Dear Grandma Maggie,
I am 20 years old and I have a 17-month-old daughter and a second child on the way. My husband and I are very excited about our second; we didn’t really get to enjoy our first due to family disputes and outright anger towards us. However this email does not concern my second pregnancy. It concerns my 17-month-old daughter, Liberty. See, my husband and I have totally different ideas of parenting. I believe a child should have stability and structure such as a bedtime, meals at certain times, a bath time and quiet time. Now I know my child is a little young for some of these things but my husband believes in natural parenting, meaning no structure, no discipline, really no anything. I have tried to talk to him, but it doesn’t help.
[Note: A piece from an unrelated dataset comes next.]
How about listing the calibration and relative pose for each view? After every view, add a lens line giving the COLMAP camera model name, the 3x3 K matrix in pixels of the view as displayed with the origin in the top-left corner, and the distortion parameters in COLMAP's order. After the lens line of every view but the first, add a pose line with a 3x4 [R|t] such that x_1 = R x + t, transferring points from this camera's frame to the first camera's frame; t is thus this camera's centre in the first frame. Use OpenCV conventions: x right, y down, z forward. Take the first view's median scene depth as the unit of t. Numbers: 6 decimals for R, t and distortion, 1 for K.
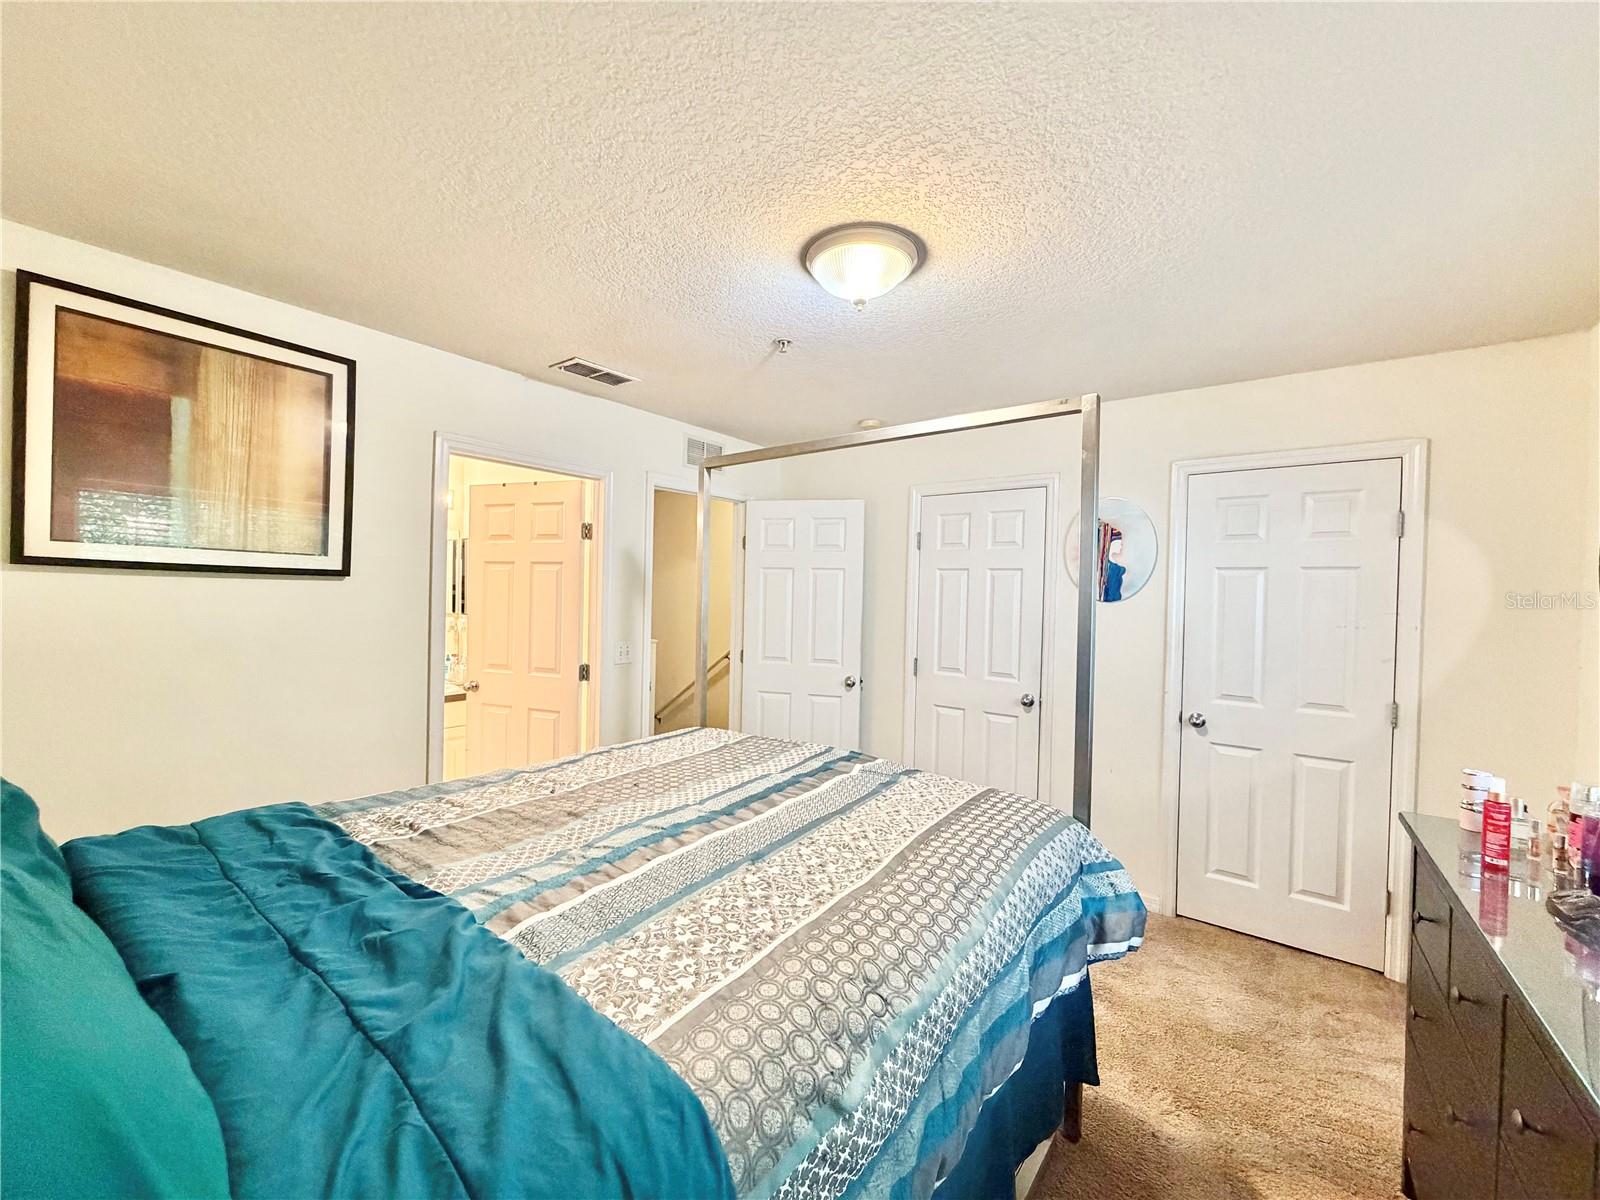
lens RADIAL K [[639.5, 0, 795.4], [0, 639.5, 593.1], [0, 0, 1]] dist [-0.001642, 0.000466]
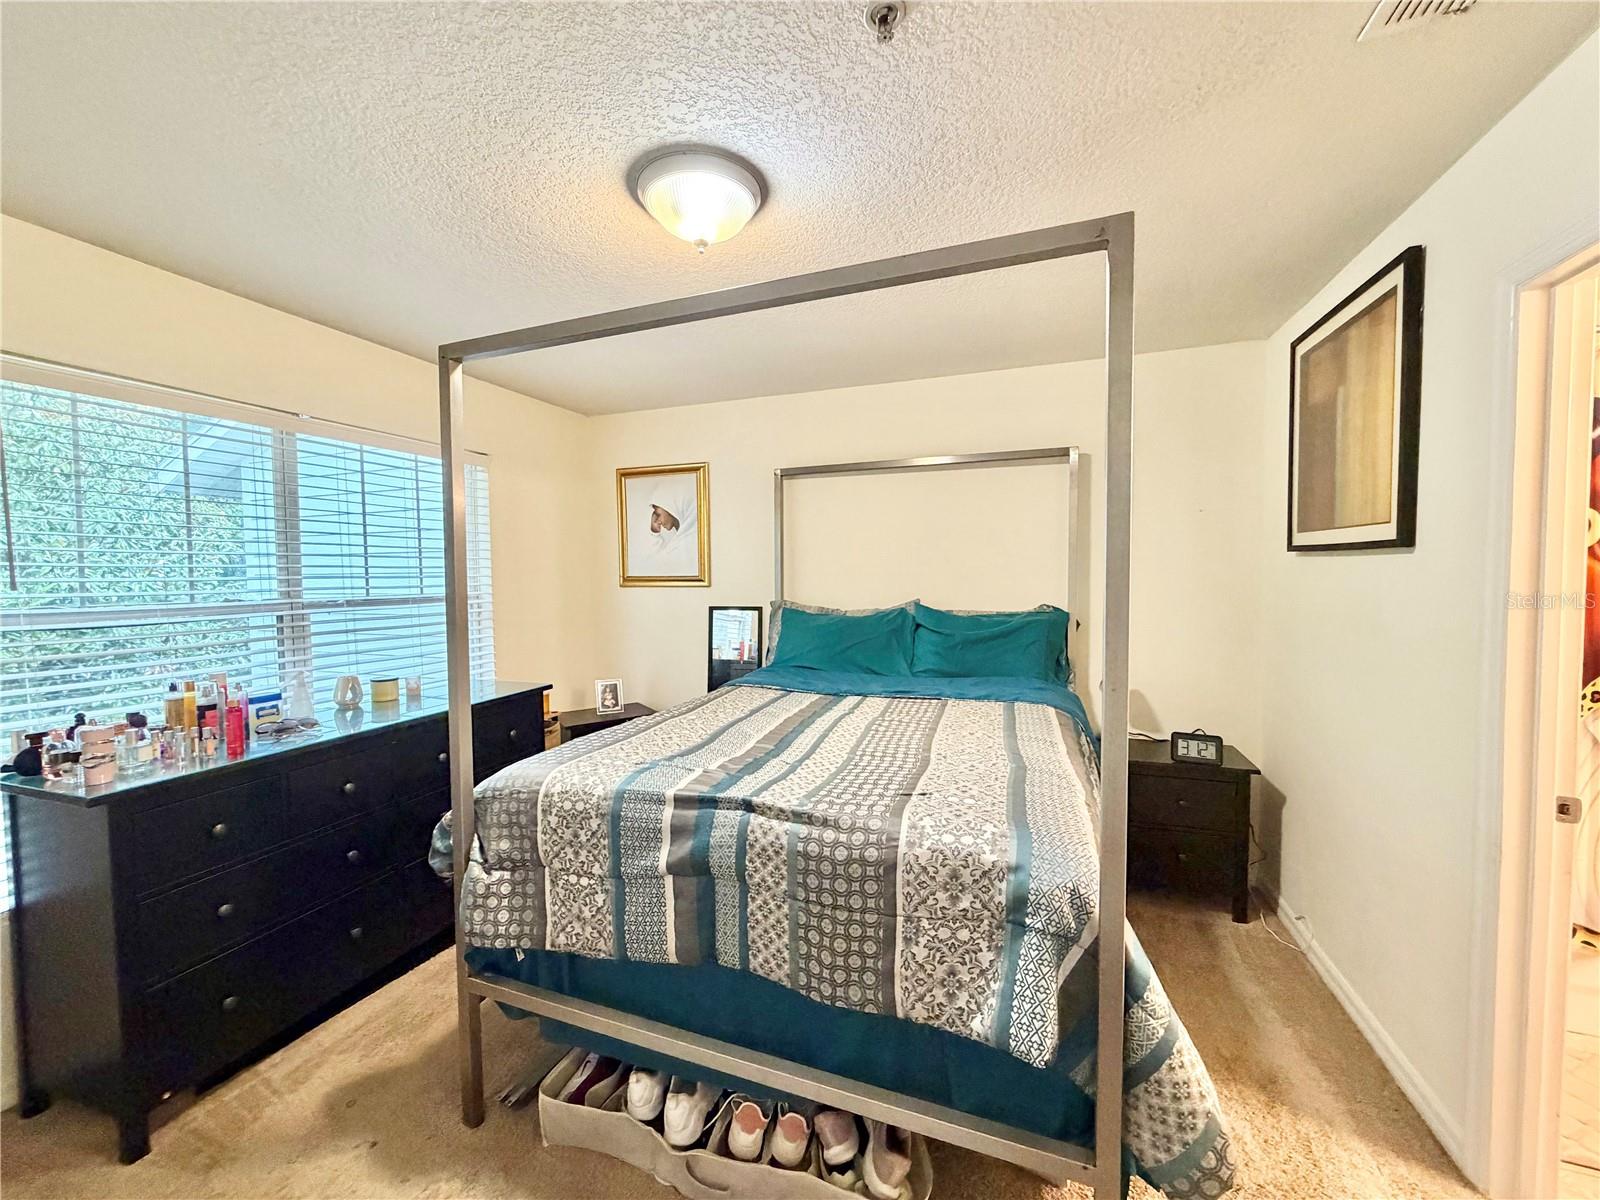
lens RADIAL K [[639.5, 0, 794.4], [0, 639.5, 601.0], [0, 0, 1]] dist [-0.001642, 0.000466]
pose [[-0.957641, 0.002538, -0.287955, 0.191301], [-0.010241, 0.999028, 0.042864, 0.011461], [0.287784, 0.043997, -0.956684, 1.521085]]
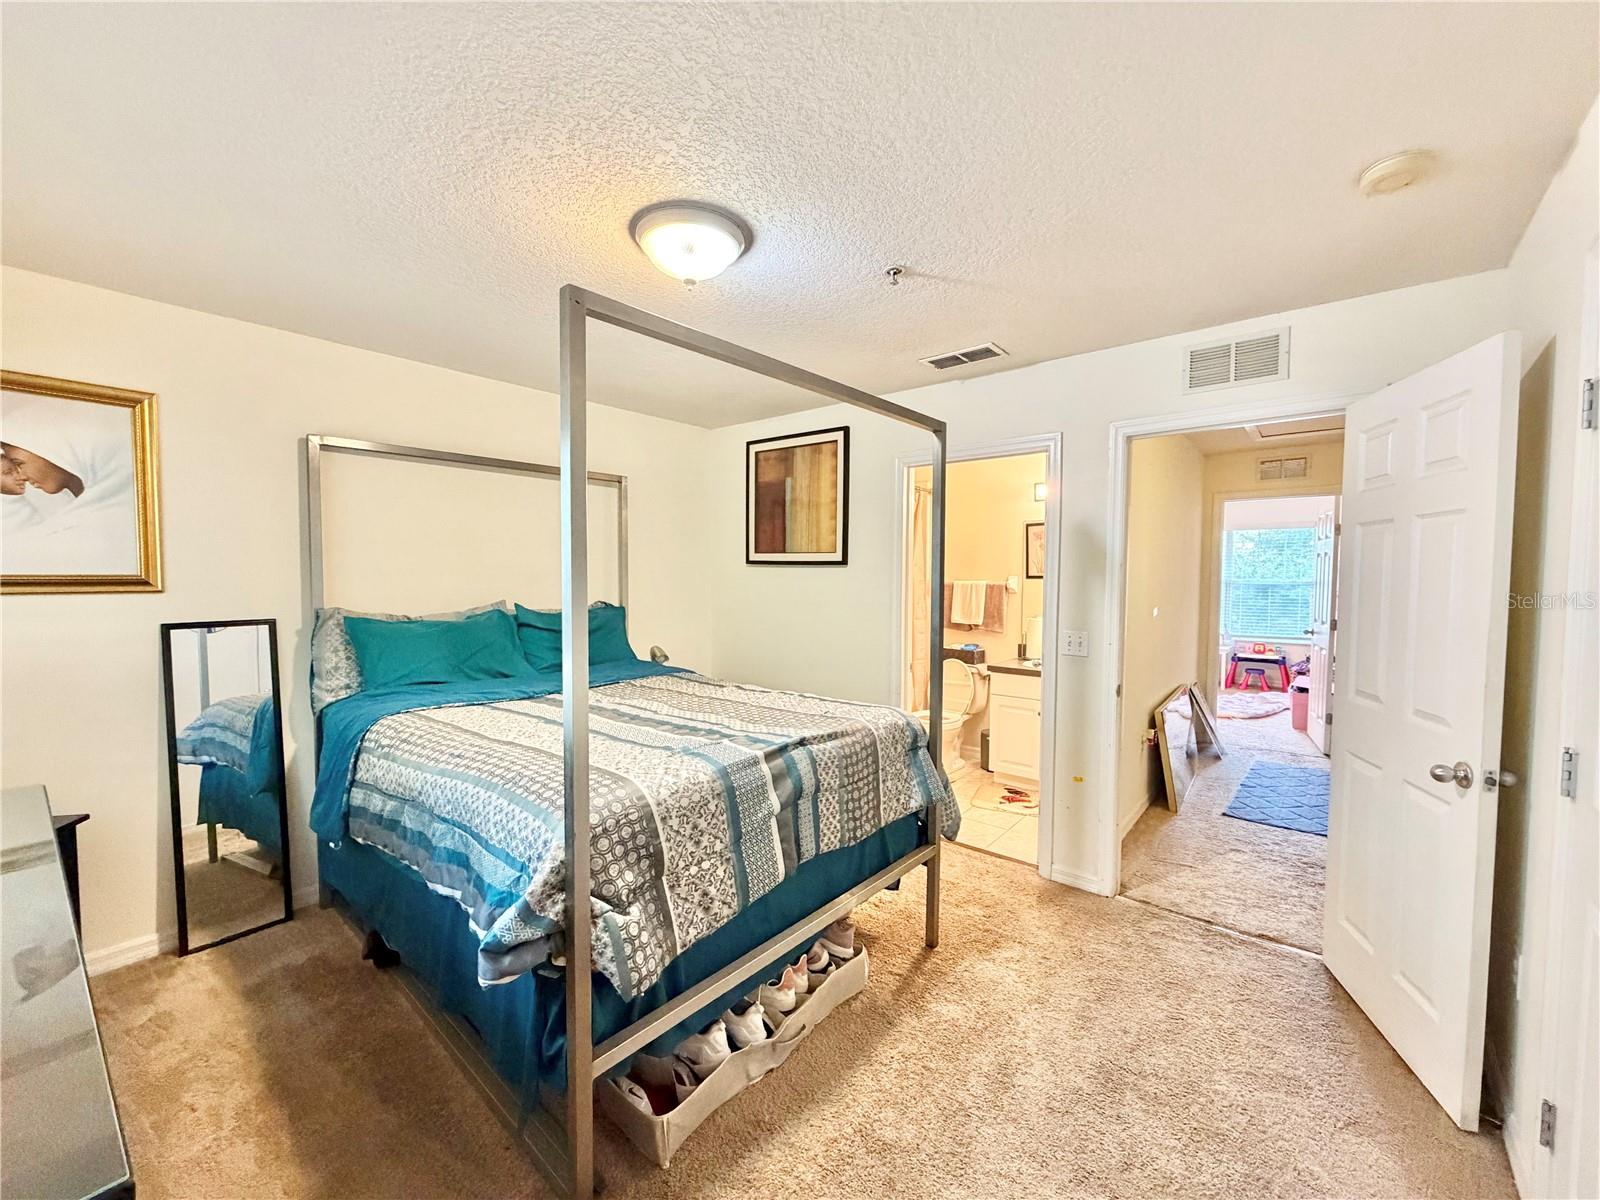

The worst part is he is only home on weekends as he is a truck driver so I’m left to deal with her alone during the week. This poses a problem as I can’t implement my ideas of parenting on weekends although I try. So from Monday to Wednesday I’m stuck with an unruly little brat and then Thursday and Friday she a little angel. When Daddy gets home Friday night it starts all over again. How can I change this from happening more and again with our second child?
I have tried his way when she was younger but all that accomplished was her becoming a cling-on and extremely whiney every time I leave her whether to go two feet away or to the store. I feel if I let this go on she will turn out to be a spoiled little brat. Also when she gets too out of hand for him and he can’t control the situation he yells at her like she is another adult. His 12-year-old daughter is proof of his bad parenting skills as all she does is sit on the couch watching stupid TV shows that my 17-month-old shouldn’t see and eating cereal out of the box. No matter what you ask her to do she refuses or puts up an argument which I know is somewhat expected. I guess I’m asking how to stop it from happening again with my 17-month-old.
Of course parenting styles and skills should be discussed before becoming parents. It might also be better if the negative words like ‘spoiled little brat’ and ‘stupid’ could be eliminated.
The word discipline means “to teach” and if a parent does not teach their children appropriate behavior, that could make those children unwelcome in social situations, and then the parents are to blame, not the children. Parents have to be able to be the person to enforce the rules, once in a while being able to risk being the bad guy. I know this must be hard when your husband is gone part of the week, but it is also his responsibility to all his children, as it is yours to any child in your home.
The rules you are trying to set down for your child are important as children feel secure when they know what to expect next, and in the long run they behave better. This is not a competition between you and your husband. It’s a matter of doing what is best for all three children.
If he is not mature enough to see that, then perhaps some family counseling would be helpful to help him understand exactly what it is that children need.